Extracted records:
==============================
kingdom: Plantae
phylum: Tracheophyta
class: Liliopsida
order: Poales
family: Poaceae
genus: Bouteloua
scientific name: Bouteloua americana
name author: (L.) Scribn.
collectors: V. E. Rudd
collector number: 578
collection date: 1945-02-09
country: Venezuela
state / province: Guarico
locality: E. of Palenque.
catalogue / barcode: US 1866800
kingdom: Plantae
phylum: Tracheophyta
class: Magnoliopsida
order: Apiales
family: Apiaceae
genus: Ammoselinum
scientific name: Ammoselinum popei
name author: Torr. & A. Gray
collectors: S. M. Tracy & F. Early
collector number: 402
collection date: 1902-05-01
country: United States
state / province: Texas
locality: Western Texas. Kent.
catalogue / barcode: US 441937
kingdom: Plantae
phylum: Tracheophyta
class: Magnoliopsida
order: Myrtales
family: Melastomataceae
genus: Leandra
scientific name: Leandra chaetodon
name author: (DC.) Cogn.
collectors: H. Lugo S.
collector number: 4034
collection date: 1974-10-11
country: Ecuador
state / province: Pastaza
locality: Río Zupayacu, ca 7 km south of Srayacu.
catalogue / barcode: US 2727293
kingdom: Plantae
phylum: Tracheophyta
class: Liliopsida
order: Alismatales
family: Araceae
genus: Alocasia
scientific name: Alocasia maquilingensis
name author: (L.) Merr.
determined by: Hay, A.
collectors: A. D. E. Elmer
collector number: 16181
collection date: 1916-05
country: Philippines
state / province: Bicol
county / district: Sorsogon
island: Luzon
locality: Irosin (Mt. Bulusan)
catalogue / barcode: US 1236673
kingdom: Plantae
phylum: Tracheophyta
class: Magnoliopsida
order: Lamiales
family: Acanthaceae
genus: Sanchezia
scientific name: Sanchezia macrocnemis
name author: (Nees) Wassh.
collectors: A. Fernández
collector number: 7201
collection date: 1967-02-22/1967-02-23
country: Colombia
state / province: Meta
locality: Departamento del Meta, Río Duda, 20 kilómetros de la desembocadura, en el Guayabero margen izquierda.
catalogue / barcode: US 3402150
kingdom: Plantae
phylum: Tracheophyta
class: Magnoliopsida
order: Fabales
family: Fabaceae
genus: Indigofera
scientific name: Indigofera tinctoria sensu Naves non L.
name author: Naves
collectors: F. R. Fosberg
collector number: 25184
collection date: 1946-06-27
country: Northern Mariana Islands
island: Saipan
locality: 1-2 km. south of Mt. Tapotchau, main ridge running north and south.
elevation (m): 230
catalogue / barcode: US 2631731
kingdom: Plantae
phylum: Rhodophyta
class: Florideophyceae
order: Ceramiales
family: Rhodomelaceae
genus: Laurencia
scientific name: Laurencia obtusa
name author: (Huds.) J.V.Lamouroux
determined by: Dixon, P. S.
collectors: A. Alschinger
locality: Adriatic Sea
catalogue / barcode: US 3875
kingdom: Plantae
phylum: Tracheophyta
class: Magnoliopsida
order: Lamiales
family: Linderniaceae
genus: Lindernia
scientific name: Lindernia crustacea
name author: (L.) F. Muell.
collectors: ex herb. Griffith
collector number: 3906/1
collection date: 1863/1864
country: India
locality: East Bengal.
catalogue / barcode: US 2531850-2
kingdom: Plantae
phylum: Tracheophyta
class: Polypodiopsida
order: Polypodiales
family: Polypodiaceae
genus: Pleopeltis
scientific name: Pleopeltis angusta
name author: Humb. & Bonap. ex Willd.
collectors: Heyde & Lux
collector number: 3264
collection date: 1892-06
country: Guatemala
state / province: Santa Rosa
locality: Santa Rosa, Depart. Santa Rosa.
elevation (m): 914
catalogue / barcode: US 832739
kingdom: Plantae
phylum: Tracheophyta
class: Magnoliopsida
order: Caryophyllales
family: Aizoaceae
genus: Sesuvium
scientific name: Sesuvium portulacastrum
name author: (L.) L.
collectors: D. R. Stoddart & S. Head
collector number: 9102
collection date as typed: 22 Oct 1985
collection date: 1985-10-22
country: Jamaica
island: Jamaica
==============================
Edit the entries above so that each "collectors" reads "collected by", with nothing else altered.

kingdom: Plantae
phylum: Tracheophyta
class: Liliopsida
order: Poales
family: Poaceae
genus: Bouteloua
scientific name: Bouteloua americana
name author: (L.) Scribn.
collected by: V. E. Rudd
collector number: 578
collection date: 1945-02-09
country: Venezuela
state / province: Guarico
locality: E. of Palenque.
catalogue / barcode: US 1866800
kingdom: Plantae
phylum: Tracheophyta
class: Magnoliopsida
order: Apiales
family: Apiaceae
genus: Ammoselinum
scientific name: Ammoselinum popei
name author: Torr. & A. Gray
collected by: S. M. Tracy & F. Early
collector number: 402
collection date: 1902-05-01
country: United States
state / province: Texas
locality: Western Texas. Kent.
catalogue / barcode: US 441937
kingdom: Plantae
phylum: Tracheophyta
class: Magnoliopsida
order: Myrtales
family: Melastomataceae
genus: Leandra
scientific name: Leandra chaetodon
name author: (DC.) Cogn.
collected by: H. Lugo S.
collector number: 4034
collection date: 1974-10-11
country: Ecuador
state / province: Pastaza
locality: Río Zupayacu, ca 7 km south of Srayacu.
catalogue / barcode: US 2727293
kingdom: Plantae
phylum: Tracheophyta
class: Liliopsida
order: Alismatales
family: Araceae
genus: Alocasia
scientific name: Alocasia maquilingensis
name author: (L.) Merr.
determined by: Hay, A.
collected by: A. D. E. Elmer
collector number: 16181
collection date: 1916-05
country: Philippines
state / province: Bicol
county / district: Sorsogon
island: Luzon
locality: Irosin (Mt. Bulusan)
catalogue / barcode: US 1236673
kingdom: Plantae
phylum: Tracheophyta
class: Magnoliopsida
order: Lamiales
family: Acanthaceae
genus: Sanchezia
scientific name: Sanchezia macrocnemis
name author: (Nees) Wassh.
collected by: A. Fernández
collector number: 7201
collection date: 1967-02-22/1967-02-23
country: Colombia
state / province: Meta
locality: Departamento del Meta, Río Duda, 20 kilómetros de la desembocadura, en el Guayabero margen izquierda.
catalogue / barcode: US 3402150
kingdom: Plantae
phylum: Tracheophyta
class: Magnoliopsida
order: Fabales
family: Fabaceae
genus: Indigofera
scientific name: Indigofera tinctoria sensu Naves non L.
name author: Naves
collected by: F. R. Fosberg
collector number: 25184
collection date: 1946-06-27
country: Northern Mariana Islands
island: Saipan
locality: 1-2 km. south of Mt. Tapotchau, main ridge running north and south.
elevation (m): 230
catalogue / barcode: US 2631731
kingdom: Plantae
phylum: Rhodophyta
class: Florideophyceae
order: Ceramiales
family: Rhodomelaceae
genus: Laurencia
scientific name: Laurencia obtusa
name author: (Huds.) J.V.Lamouroux
determined by: Dixon, P. S.
collected by: A. Alschinger
locality: Adriatic Sea
catalogue / barcode: US 3875
kingdom: Plantae
phylum: Tracheophyta
class: Magnoliopsida
order: Lamiales
family: Linderniaceae
genus: Lindernia
scientific name: Lindernia crustacea
name author: (L.) F. Muell.
collected by: ex herb. Griffith
collector number: 3906/1
collection date: 1863/1864
country: India
locality: East Bengal.
catalogue / barcode: US 2531850-2
kingdom: Plantae
phylum: Tracheophyta
class: Polypodiopsida
order: Polypodiales
family: Polypodiaceae
genus: Pleopeltis
scientific name: Pleopeltis angusta
name author: Humb. & Bonap. ex Willd.
collected by: Heyde & Lux
collector number: 3264
collection date: 1892-06
country: Guatemala
state / province: Santa Rosa
locality: Santa Rosa, Depart. Santa Rosa.
elevation (m): 914
catalogue / barcode: US 832739
kingdom: Plantae
phylum: Tracheophyta
class: Magnoliopsida
order: Caryophyllales
family: Aizoaceae
genus: Sesuvium
scientific name: Sesuvium portulacastrum
name author: (L.) L.
collected by: D. R. Stoddart & S. Head
collector number: 9102
collection date as typed: 22 Oct 1985
collection date: 1985-10-22
country: Jamaica
island: Jamaica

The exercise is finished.